I noticed something in the LaGuardia Airport Terminal on my way home from a recent vacation to the Liberty States: New York, New Jersey, Philadelphia and Delaware. It only took a brief glance waiting in the terminal to see how sick our species has become since the advent of the smart phone in 2007. Sick with what you ask? Sick with distraction. In a very short time, these devices, powered with social media apps of today and the moneys being pumped into our attention economy, have entirely robbed our species of our most precious resources: our time, attention and care for others.

Take a thirty-day break

Cal Newport, Digital Minimalism

If you don’t believe me, then take up a challenge proposed by Cal Newport: “Take A Thirty-Day Break

Now if this sounds obscene or impossible to you, consider that you may very well need to take a deep and difficult look at the relationship you have with your devices. If you are anything like me, then you will see this thirty day challenge as the reason you have been waiting for to get out. And shoot, you might even stop everything (including enjoying this post) and take on the challenge right now.

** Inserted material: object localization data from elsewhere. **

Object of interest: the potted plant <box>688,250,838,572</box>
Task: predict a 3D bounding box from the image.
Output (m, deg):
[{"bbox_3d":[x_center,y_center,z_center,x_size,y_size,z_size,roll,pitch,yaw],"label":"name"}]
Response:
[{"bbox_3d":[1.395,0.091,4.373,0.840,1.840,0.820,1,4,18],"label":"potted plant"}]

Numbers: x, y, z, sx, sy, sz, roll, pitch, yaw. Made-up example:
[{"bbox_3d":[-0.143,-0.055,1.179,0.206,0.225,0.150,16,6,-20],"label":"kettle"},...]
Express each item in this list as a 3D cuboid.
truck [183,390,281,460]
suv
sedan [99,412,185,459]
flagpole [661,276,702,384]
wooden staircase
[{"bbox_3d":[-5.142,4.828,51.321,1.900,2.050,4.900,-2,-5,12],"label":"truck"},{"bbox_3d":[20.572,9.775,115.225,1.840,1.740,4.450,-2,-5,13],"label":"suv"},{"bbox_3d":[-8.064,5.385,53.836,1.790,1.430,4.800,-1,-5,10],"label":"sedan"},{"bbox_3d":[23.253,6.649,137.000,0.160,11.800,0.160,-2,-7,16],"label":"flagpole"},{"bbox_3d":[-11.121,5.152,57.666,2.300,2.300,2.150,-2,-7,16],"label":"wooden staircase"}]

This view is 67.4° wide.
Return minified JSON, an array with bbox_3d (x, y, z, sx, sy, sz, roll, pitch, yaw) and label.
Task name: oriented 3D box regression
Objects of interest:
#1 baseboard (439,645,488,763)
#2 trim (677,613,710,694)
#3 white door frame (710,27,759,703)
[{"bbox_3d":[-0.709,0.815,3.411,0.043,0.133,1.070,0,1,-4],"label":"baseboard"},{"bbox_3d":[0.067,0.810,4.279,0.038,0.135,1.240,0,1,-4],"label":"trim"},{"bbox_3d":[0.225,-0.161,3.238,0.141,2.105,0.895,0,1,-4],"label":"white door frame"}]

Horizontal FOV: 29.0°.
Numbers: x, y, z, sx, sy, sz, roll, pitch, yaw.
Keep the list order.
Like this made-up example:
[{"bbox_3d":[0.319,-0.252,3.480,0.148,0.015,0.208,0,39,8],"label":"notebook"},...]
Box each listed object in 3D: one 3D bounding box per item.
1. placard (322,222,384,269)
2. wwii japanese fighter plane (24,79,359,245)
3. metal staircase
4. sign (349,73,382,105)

This is not a detox. I told you that from the get go. A detox implies that you will go back to doing what makes you sick. This is a transformation. You will never be the same after you have re-assessed your relationship with your devices. And if this is your first DTR (determining the relationship), you are likely in for a real awaking. But don’t worry, Digital Minimalism will equip you with the foundations and practices you will need to over come the challenge (literally, those are parts one and two of his book).

I am sure what you will likely find in those thirty days, just as I have, are things that you have missed that you weren’t even aware of. How about the joys of solitude? Or what about the power of face-to-face conversation, with someone you care about? And what about the rewarding experience of taking part in your community; a real, in-the-flesh, community of people who share common values with you? If you are scoffing here that you can get all that from airplane mode, messaging a friend, or posting to one of your preferred groups… you are probably sick.

“Turn on, tune in, drop out”

Timothy Leary

If you don’t understand what I mean by sick, and you don’t understand what sickness I am talking about, than you most certainly can not be a part of the cure.

If this is your first time hearing this, then may it awaken you to the truth of what is going on all around us every moment…

Are you ready?

Okay…

Here it is…

The all-consuming, attention-whoring, power of modern connectivity fueled by social media, general purpose mobile computing machines, and the trillions of dollars that tech giants have invested to keep you “turn[ed] on, tune[ed] in, drop[ped] out” of your life are what are currently holding you back and keeping you sick.

Undo what man hath wrought

Alixander Court referencing Digital Minimalism

To be free of the attention sickness, and to reclaim your life from the unintended slavery that the digital era has imposed on us as a species – power off your screens, go get Digital Minimalism at a book store near you, and undue what man hath wrought.